Problem: From the first line of the entries below to the line with "this is exactly", give each line again exactly.

Data extracts:
───
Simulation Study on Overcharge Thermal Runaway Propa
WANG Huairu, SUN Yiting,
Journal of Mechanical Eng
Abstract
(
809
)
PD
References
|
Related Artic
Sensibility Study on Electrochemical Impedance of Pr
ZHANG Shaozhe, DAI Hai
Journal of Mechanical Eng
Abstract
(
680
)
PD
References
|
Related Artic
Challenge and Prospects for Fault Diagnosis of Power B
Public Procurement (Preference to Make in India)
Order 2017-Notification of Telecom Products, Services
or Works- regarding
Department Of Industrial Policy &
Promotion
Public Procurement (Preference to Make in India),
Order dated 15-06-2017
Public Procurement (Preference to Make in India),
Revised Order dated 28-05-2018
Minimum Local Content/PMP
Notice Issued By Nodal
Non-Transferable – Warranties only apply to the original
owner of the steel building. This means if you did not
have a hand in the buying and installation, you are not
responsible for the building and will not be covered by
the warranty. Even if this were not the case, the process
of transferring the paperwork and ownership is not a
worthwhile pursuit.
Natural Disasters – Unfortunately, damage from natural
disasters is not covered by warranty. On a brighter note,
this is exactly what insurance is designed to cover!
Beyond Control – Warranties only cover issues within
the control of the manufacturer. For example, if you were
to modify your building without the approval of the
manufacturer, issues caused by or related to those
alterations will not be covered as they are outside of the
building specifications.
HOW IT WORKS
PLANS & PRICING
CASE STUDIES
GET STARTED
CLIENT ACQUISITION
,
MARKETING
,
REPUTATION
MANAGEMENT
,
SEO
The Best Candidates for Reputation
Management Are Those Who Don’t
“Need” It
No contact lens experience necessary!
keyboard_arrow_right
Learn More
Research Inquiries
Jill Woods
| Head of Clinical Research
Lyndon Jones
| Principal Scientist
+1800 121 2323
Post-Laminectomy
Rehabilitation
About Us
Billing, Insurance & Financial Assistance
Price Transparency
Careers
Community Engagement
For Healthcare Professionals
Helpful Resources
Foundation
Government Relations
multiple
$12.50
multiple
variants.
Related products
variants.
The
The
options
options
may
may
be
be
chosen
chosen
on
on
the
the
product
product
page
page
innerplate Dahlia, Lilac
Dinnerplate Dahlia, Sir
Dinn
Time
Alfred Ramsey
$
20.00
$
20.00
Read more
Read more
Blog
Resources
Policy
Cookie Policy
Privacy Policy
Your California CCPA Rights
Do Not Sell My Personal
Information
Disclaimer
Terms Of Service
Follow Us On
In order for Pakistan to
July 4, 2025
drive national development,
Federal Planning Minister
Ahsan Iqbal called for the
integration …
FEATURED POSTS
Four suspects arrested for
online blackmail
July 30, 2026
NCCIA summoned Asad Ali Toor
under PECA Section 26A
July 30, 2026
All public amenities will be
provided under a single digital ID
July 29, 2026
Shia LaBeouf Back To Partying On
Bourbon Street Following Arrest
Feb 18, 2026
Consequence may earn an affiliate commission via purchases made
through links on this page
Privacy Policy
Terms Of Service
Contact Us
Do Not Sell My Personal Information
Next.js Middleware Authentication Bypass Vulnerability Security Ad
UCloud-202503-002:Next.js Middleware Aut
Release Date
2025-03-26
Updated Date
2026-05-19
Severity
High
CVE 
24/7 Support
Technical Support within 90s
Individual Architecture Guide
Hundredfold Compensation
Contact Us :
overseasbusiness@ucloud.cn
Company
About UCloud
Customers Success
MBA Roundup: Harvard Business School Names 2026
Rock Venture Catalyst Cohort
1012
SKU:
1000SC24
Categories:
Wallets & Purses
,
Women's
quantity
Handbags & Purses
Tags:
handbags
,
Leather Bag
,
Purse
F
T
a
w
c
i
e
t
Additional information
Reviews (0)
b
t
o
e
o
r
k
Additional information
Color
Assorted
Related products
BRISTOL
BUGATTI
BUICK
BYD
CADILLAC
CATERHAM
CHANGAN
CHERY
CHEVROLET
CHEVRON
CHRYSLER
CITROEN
───
Answer space:
Simulation Study on Overcharge Thermal Runaway Propa
WANG Huairu, SUN Yiting,
Journal of Mechanical Eng
Abstract
(
809
)
PD
References
|
Related Artic
Sensibility Study on Electrochemical Impedance of Pr
ZHANG Shaozhe, DAI Hai
Journal of Mechanical Eng
Abstract
(
680
)
PD
References
|
Related Artic
Challenge and Prospects for Fault Diagnosis of Power B
Public Procurement (Preference to Make in India)
Order 2017-Notification of Telecom Products, Services
or Works- regarding
Department Of Industrial Policy &
Promotion
Public Procurement (Preference to Make in India),
Order dated 15-06-2017
Public Procurement (Preference to Make in India),
Revised Order dated 28-05-2018
Minimum Local Content/PMP
Notice Issued By Nodal
Non-Transferable – Warranties only apply to the original
owner of the steel building. This means if you did not
have a hand in the buying and installation, you are not
responsible for the building and will not be covered by
the warranty. Even if this were not the case, the process
of transferring the paperwork and ownership is not a
worthwhile pursuit.
Natural Disasters – Unfortunately, damage from natural
disasters is not covered by warranty. On a brighter note,
this is exactly what insurance is designed to cover!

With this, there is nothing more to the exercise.